[Records drawn from a dataset]
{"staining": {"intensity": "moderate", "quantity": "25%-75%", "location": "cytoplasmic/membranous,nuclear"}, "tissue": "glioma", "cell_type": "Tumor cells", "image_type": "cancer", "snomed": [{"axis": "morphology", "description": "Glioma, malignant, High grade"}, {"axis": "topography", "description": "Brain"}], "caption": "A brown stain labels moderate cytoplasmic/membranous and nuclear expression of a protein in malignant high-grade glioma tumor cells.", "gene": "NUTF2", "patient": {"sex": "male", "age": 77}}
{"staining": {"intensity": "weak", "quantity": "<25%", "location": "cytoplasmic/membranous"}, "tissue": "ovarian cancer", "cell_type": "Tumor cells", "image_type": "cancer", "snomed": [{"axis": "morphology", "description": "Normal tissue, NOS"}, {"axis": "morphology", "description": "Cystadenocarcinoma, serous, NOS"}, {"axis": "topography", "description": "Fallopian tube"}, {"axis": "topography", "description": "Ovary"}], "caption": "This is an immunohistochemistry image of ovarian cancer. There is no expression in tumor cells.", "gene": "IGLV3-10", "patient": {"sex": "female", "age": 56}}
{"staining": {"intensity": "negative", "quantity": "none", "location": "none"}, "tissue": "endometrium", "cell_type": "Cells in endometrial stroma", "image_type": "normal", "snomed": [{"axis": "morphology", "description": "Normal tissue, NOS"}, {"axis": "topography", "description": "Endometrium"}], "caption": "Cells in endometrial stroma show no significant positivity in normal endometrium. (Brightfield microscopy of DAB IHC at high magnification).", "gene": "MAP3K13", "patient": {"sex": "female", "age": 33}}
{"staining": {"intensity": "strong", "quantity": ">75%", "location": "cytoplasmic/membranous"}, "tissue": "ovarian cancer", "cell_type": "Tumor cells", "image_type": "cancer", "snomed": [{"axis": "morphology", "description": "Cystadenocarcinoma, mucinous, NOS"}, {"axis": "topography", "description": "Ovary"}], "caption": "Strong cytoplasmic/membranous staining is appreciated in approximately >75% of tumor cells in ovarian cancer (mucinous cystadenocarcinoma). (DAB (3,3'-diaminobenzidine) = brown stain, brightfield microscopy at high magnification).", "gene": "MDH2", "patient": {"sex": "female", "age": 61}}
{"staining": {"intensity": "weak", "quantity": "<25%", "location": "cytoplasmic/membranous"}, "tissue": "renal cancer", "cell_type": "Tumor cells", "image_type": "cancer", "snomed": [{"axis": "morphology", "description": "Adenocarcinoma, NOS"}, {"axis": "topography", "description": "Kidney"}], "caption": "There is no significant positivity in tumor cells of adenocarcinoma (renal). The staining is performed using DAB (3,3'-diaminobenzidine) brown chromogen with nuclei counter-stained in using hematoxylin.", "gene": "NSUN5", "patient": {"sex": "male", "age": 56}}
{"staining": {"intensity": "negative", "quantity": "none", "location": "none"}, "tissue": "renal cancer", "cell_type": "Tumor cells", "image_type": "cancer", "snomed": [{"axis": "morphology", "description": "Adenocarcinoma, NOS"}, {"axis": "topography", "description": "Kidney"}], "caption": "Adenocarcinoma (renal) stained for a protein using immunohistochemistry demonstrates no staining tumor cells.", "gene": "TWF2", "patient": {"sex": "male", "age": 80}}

**ACTIVITY:** The records above are to be repeated in full, word for word.

**EXERCISE ANSWER:**
{"staining": {"intensity": "moderate", "quantity": "25%-75%", "location": "cytoplasmic/membranous,nuclear"}, "tissue": "glioma", "cell_type": "Tumor cells", "image_type": "cancer", "snomed": [{"axis": "morphology", "description": "Glioma, malignant, High grade"}, {"axis": "topography", "description": "Brain"}], "caption": "A brown stain labels moderate cytoplasmic/membranous and nuclear expression of a protein in malignant high-grade glioma tumor cells.", "gene": "NUTF2", "patient": {"sex": "male", "age": 77}}
{"staining": {"intensity": "weak", "quantity": "<25%", "location": "cytoplasmic/membranous"}, "tissue": "ovarian cancer", "cell_type": "Tumor cells", "image_type": "cancer", "snomed": [{"axis": "morphology", "description": "Normal tissue, NOS"}, {"axis": "morphology", "description": "Cystadenocarcinoma, serous, NOS"}, {"axis": "topography", "description": "Fallopian tube"}, {"axis": "topography", "description": "Ovary"}], "caption": "This is an immunohistochemistry image of ovarian cancer. There is no expression in tumor cells.", "gene": "IGLV3-10", "patient": {"sex": "female", "age": 56}}
{"staining": {"intensity": "negative", "quantity": "none", "location": "none"}, "tissue": "endometrium", "cell_type": "Cells in endometrial stroma", "image_type": "normal", "snomed": [{"axis": "morphology", "description": "Normal tissue, NOS"}, {"axis": "topography", "description": "Endometrium"}], "caption": "Cells in endometrial stroma show no significant positivity in normal endometrium. (Brightfield microscopy of DAB IHC at high magnification).", "gene": "MAP3K13", "patient": {"sex": "female", "age": 33}}
{"staining": {"intensity": "strong", "quantity": ">75%", "location": "cytoplasmic/membranous"}, "tissue": "ovarian cancer", "cell_type": "Tumor cells", "image_type": "cancer", "snomed": [{"axis": "morphology", "description": "Cystadenocarcinoma, mucinous, NOS"}, {"axis": "topography", "description": "Ovary"}], "caption": "Strong cytoplasmic/membranous staining is appreciated in approximately >75% of tumor cells in ovarian cancer (mucinous cystadenocarcinoma). (DAB (3,3'-diaminobenzidine) = brown stain, brightfield microscopy at high magnification).", "gene": "MDH2", "patient": {"sex": "female", "age": 61}}
{"staining": {"intensity": "weak", "quantity": "<25%", "location": "cytoplasmic/membranous"}, "tissue": "renal cancer", "cell_type": "Tumor cells", "image_type": "cancer", "snomed": [{"axis": "morphology", "description": "Adenocarcinoma, NOS"}, {"axis": "topography", "description": "Kidney"}], "caption": "There is no significant positivity in tumor cells of adenocarcinoma (renal). The staining is performed using DAB (3,3'-diaminobenzidine) brown chromogen with nuclei counter-stained in using hematoxylin.", "gene": "NSUN5", "patient": {"sex": "male", "age": 56}}
{"staining": {"intensity": "negative", "quantity": "none", "location": "none"}, "tissue": "renal cancer", "cell_type": "Tumor cells", "image_type": "cancer", "snomed": [{"axis": "morphology", "description": "Adenocarcinoma, NOS"}, {"axis": "topography", "description": "Kidney"}], "caption": "Adenocarcinoma (renal) stained for a protein using immunohistochemistry demonstrates no staining tumor cells.", "gene": "TWF2", "patient": {"sex": "male", "age": 80}}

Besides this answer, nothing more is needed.